Updated: Jan 15, 2019
Did you start a diet for the new year? Keto? Mediterranean? Whole 30? No Carbs? Counting calories?
There are so so many, how do you choose which is best for you?
This week we will look at a few different diets and their pros and cons. But, for now, there is ONE thing you can do with your diet that will help and never fail you! Can you guess what it is?
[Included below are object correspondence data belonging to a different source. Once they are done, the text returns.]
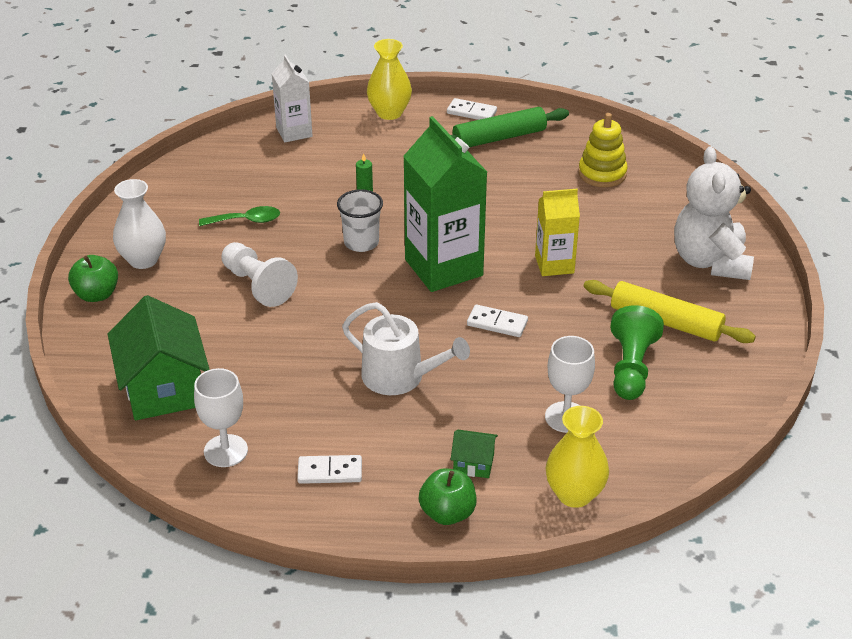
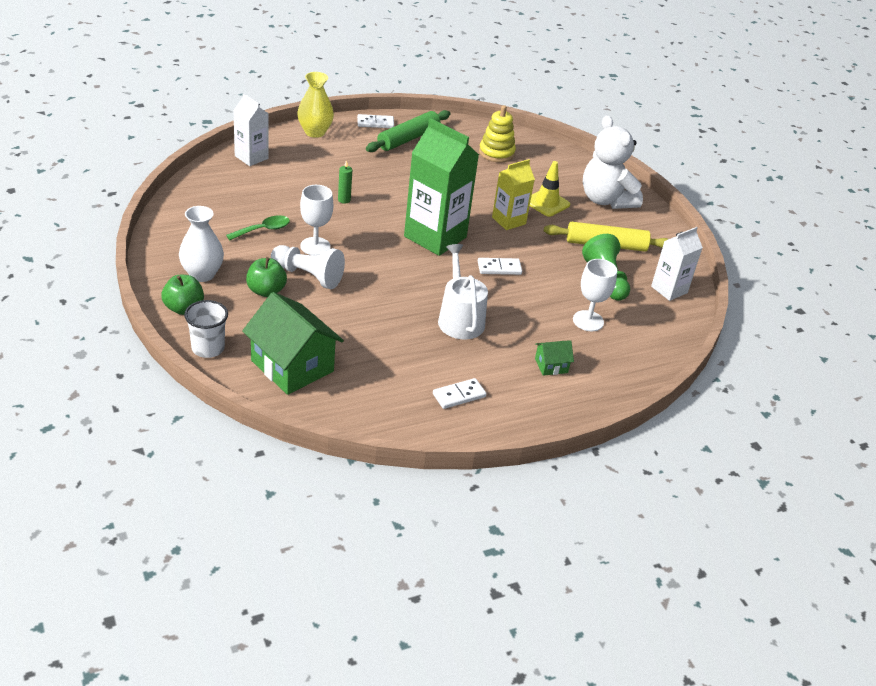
camera: 30 degrees left, 0 degrees up
white goblet [194,368,248,467] -> white goblet moved to [300,185,333,255]
white cup [337,189,383,252] -> white cup moved to [184,300,228,358]
white watering can [342,302,470,395] -> white watering can turned 105 degrees counterclockwise [438,244,488,339]
green apple [419,468,476,525] -> green apple moved to [246,257,287,297]
yellow vase [546,406,609,508] -> none
none -> yellow traffic cone [530,161,570,217]
none -> white carton [651,227,703,301]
It may not be the sexiest suggestion, but it works—count your fiber! Don't count calories, sugar, saturated fat or anything else. If you're going to spend your time and energy counting then count your fiber intake and shoot for the recommended 25-30 grams a day. Most Americans only receive 15 grams a day. The lack of fiber leads to overeating, weight gain, fatigue, eating foods devoid of nutrition, uncontrolled blood sugar, higher risk of heart disease, cancer and diabetes and many more unhealthy consequences.
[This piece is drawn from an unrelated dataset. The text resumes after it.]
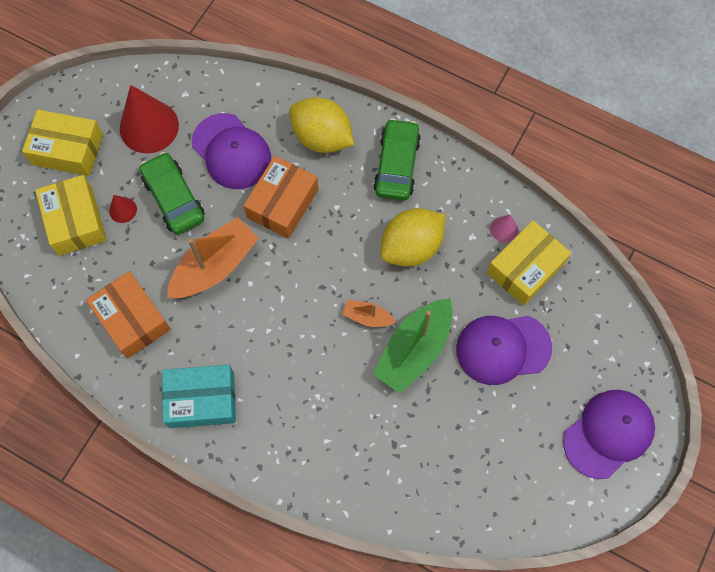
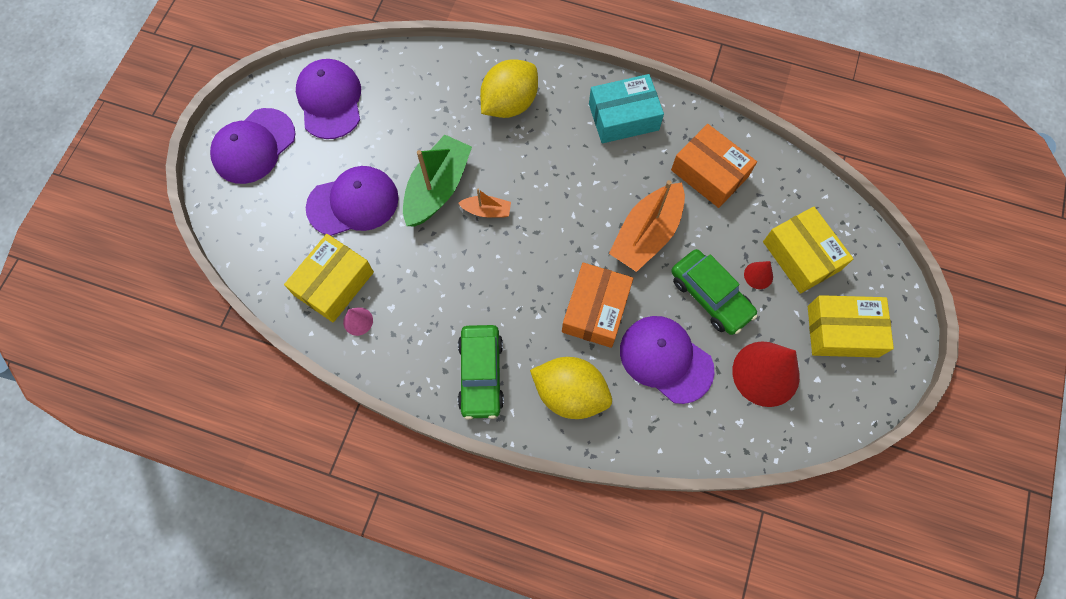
camera: 170 degrees right, 0 degrees up
yellow lemon [381,208,445,267] -> yellow lemon moved to [480,59,538,118]
none -> purple cap [296,59,361,139]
The long-term goal is actually not to count anything at all. When you eat foods high in fiber (many of which are also high in water) you feel full and naturally eat less calories, saturated fat and sugar. But, initially, it's good to make sure you're getting enough fiber. Before you know it you'll notice your body start to want healing, high fiber foods and automatically start choosing foods that are better for your health and your body.
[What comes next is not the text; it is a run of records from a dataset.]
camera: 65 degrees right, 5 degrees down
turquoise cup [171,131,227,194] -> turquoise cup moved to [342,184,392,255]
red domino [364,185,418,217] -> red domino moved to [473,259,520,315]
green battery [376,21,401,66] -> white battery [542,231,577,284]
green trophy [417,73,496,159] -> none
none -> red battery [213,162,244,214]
Getting adequate fiber can help:
achieve weight loss
provide sustained energy
control blood sugar
decrease risk of diabetes
reduce blood pressure
improve gut health
improve bone health
How do you get 25-30 grams of fiber a day? First—meat, dairy, poultry and eggs have zero fiber (and zero disease-fighting phytonutrients, but that's for another conversation). Secondly—you can get plenty of fiber from eating more whole, plant-based foods. Below is a list of high fiber foods. Bumping up your fiber intake can be as simple as adding lentils to a salad, switching from white bread or pasta to whole wheat, adding a cup of berries to your morning cereal or oatmeal, or switching out white rice for quinoa. Also, add leafy greens and all kinds of veggies to sandwiches, salads and buddha bowls whenever you can. Soon, you'll notice feeling full faster, having more sustained energy and feeling lighter and healthier through increased plants in your diet.
1 cup blueberries or strawberries, 4 grams fiber
1 cup raspberries, 8 grams fiber
1 pear, 5 grams fiber
1 apple, 4-5 grams fiber
1 banana, 3 grams fiber
1/2 cup dates, 6 grams fiber
1 mango, 5 grams fiber
1 cup brussel sprouts, 4 grams fiber
1 cup broccoli or cauliflower, 2 grams fiber
1 medium carrot, 2 grams fiber
1 cup spinach, 4 grams fiber
1 cup kale, 3 grams fiber
1 cup yellow corn, 6 grams fiber
1 cup barley, 6 grams fiber
1 cup quinoa, 5 grams fiber
1 cup oatmeal, 5 grams fiber
1 cup amaranth, 5 grams fiber
1 cup farro, 7 grams fiber
1 cup wheat berries, 12 grams fiber
3 cups popcorn, 3.5 grams fiber
1 slice whole grain bread, 2-5 grams fiber
Legumes, nuts, seeds
1 cup cooked lentils, 16 grams fiber
1 cup cooked black beans, 15 grams fiber
1 cup cooked split peas, 16 grams fiber
1 cup cooked chickpeas, 12 grams fiber
1 ounce chia seeds, 10 grams fiber
1 ounce hemp seeds, 2 grams fiber
1 ounce pumpkin seeds, 5 grams fiber
1 ounce sunflower seeds, 3 grams fiber
1 ounce peanuts, 2.5 grams fiber
1 ounce walnuts, 2 grams fiber
1 ounce almonds, 4 grams fiber
1 ounce pistachios, 3 grams fiber
1/2 cup pecans, 2 grams fiber
P.S. Dark chocolate has 4-5 grams of fiber per ounce! Don't forget your daily dose of dark chocolate—good for your heart, good for your mind and good for your soul. AND, it's been shown to help with weight loss. Eat it daily.